Voters: Spending Cuts, Yes; Just Not My Programs
Article audio sponsored by The John Birch Society

The Cato Institute?s massive 262-page study, Downsizing Government, by Chris Edwards, is the most recent offering of suggestions and recommendations for cutting severely the size, cost, reach, power and influence of the federal government in the lives of American citizens. In general, those citizens welcome such suggestions, according to Rasmussen Reports, which announced that two out of three Likely Voters they polled ?prefer a government with fewer services and lower taxes rather than a more active one with more services and higher taxes.? Surprisingly this was supported by almost half of those Likely Voters who were also Democrats, along with 67 percent of unaffiliated voters, and 90 percent of Republicans voters.

Cato wants to cut the Department of Health and Human Services by more than $80 billion annually through reforms in Medicare and Medicaid by depending upon the private market much more than currently to provide many services. They would eliminate altogether the Temporary Assistance for Needy Families (TANF) program, noting that private charities should be relied upon to provide such assistance.

The study went after the Department of Defense, proposing savings of $150 billion annually by refocusing U.S. defense strategy more on protecting the countrys vital interests rather than its current excessively ambitious strategy that tries to do too much, but leave the nation less safe from true threats. U.S. ground forces should be cut by one-third, and the Navy completely restructured into a surge force, reducing greatly its current mission to provide a permanent global presence. Greater dependence by other countries in providing for their own security would relieve the U. S. from having to maintain substantial forces in Germany, Japan, and South Korea. 

Cato targeted the Department of Transportation, which employs 58,000 workers, has a budget in excess of $90 billion a year, and tries to operate 85 different subsidy programs. Federal highway funding should be eliminated, with the states taking over maintenance of roads. Air traffic control should be commercialized along the lines of the Canadian success in doing so. Amtrak subsidies should be eliminated, and Amtrak itself sold off to private interests who would have the incentive to develop the most profitable routes more completely. And subsidies for high-speed rail should be eliminated altogether. 

Senator Rand Paul (R-Ky.) has a similar hit list, which would eliminate $500 billion in just the first year alone, including eliminating the Department of Education, the Department of Energy, and the Department of Housing and Urban Development. His plan says nothing about cuts to Social Security or Medicare, but Paul is working up a separate plan to address those runaway programs.

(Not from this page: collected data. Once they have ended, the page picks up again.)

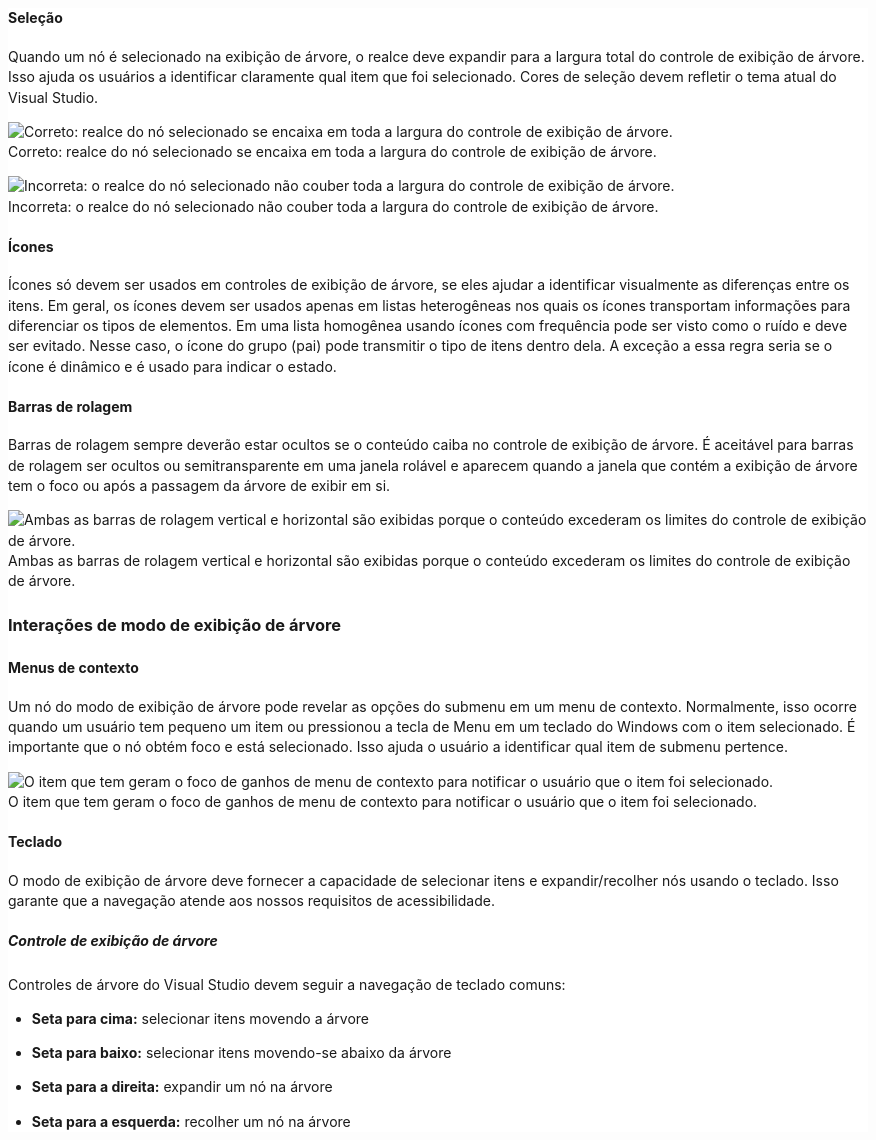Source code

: #### <a name="selection"></a>Seleção  
Quando um nó é selecionado na exibição de árvore, o realce deve expandir para a largura total do controle de exibição de árvore. Isso ajuda os usuários a identificar claramente qual item que foi selecionado. Cores de seleção devem refletir o tema atual do Visual Studio.  
  
![Correto: realce do nó selecionado se encaixa em toda a largura do controle de exibição de árvore. ](../../extensibility/ux-guidelines/media/070705-1_treeviewcorrect.png "070705 1_TreeViewCorrect")<br />Correto: realce do nó selecionado se encaixa em toda a largura do controle de exibição de árvore.
  
![Incorreta: o realce do nó selecionado não couber toda a largura do controle de exibição de árvore. ](../../extensibility/ux-guidelines/media/070705-3_treeviewincorrect2.png "070705 3_TreeViewIncorrect2")<br />Incorreta: o realce do nó selecionado não couber toda a largura do controle de exibição de árvore.
  
#### <a name="icons"></a>Ícones  
Ícones só devem ser usados em controles de exibição de árvore, se eles ajudar a identificar visualmente as diferenças entre os itens. Em geral, os ícones devem ser usados apenas em listas heterogêneas nos quais os ícones transportam informações para diferenciar os tipos de elementos. Em uma lista homogênea usando ícones com frequência pode ser visto como o ruído e deve ser evitado. Nesse caso, o ícone do grupo (pai) pode transmitir o tipo de itens dentro dela. A exceção a essa regra seria se o ícone é dinâmico e é usado para indicar o estado.  
  
#### <a name="scroll-bars"></a>Barras de rolagem  
Barras de rolagem sempre deverão estar ocultos se o conteúdo caiba no controle de exibição de árvore. É aceitável para barras de rolagem ser ocultos ou semitransparente em uma janela rolável e aparecem quando a janela que contém a exibição de árvore tem o foco ou após a passagem da árvore de exibir em si.  
  
![Ambas as barras de rolagem vertical e horizontal são exibidas porque o conteúdo excederam os limites do controle de exibição de árvore. ](../../extensibility/ux-guidelines/media/070705-4_scrollbars.png "070705 4_Scrollbars")<br />Ambas as barras de rolagem vertical e horizontal são exibidas porque o conteúdo excederam os limites do controle de exibição de árvore.
  
###  <a name="BKMK_TreeViewInteractions"></a> Interações de modo de exibição de árvore  
  
#### <a name="context-menus"></a>Menus de contexto  
Um nó do modo de exibição de árvore pode revelar as opções do submenu em um menu de contexto. Normalmente, isso ocorre quando um usuário tem pequeno um item ou pressionou a tecla de Menu em um teclado do Windows com o item selecionado. É importante que o nó obtém foco e está selecionado. Isso ajuda o usuário a identificar qual item de submenu pertence.  
  
![O item que tem geram o foco de ganhos de menu de contexto para notificar o usuário que o item foi selecionado. ](../../extensibility/ux-guidelines/media/070705-5_contextmenu.png "070705 5_ContextMenu")<br />O item que tem geram o foco de ganhos de menu de contexto para notificar o usuário que o item foi selecionado.
  
#### <a name="keyboard"></a>Teclado  
O modo de exibição de árvore deve fornecer a capacidade de selecionar itens e expandir/recolher nós usando o teclado. Isso garante que a navegação atende aos nossos requisitos de acessibilidade.  
  
##### <a name="tree-view-control"></a>Controle de exibição de árvore  
Controles de árvore do Visual Studio devem seguir a navegação de teclado comuns:  
  
-   **Seta para cima:** selecionar itens movendo a árvore  
  
-   **Seta para baixo:** selecionar itens movendo-se abaixo da árvore  
  
-   **Seta para a direita:** expandir um nó na árvore  
  
-   **Seta para a esquerda:** recolher um nó na árvore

The only problem is that as these analyses and studies begin to focus in on specific agencies and entitlement programs, the more nervous Americans become. The Gallup organizations latest study released last week indicated that the only item that generated majority support for cutting was foreign aid.  Every other area surveyed for substantial cuts was opposed by more than half the respondents. For instance, cuts in Homeland Security were opposed by 56 percent of those polled. The other percentages were:

    Military and national defense 57 percent opposed cuts
    Medicare 61 percent opposed cuts
    Social Security 64 percent opposed cuts
    Education 67 percent opposed cuts

Gallup noted that It has become a maxim of U.S. politics that Americans approve of cutting spending in concept but disapprove of cutting specific programs.  At least Americans appear to be realistic about their expectations. Rasmussen noted that nearly half of Likely Voters are predicting that government spending will increase during the 112th Congress while only 17 percent think spending will decline. Those polled think taxes will go up, along with the federal budget.

Despite the continuing flow of suggestions about how to cut government spending, when those suggestions threaten the citizens own self interest, they become far less enthusiastic. In the absence of self-restraint, then, it appears that governments march to fiscal oblivion will continue unimpeded.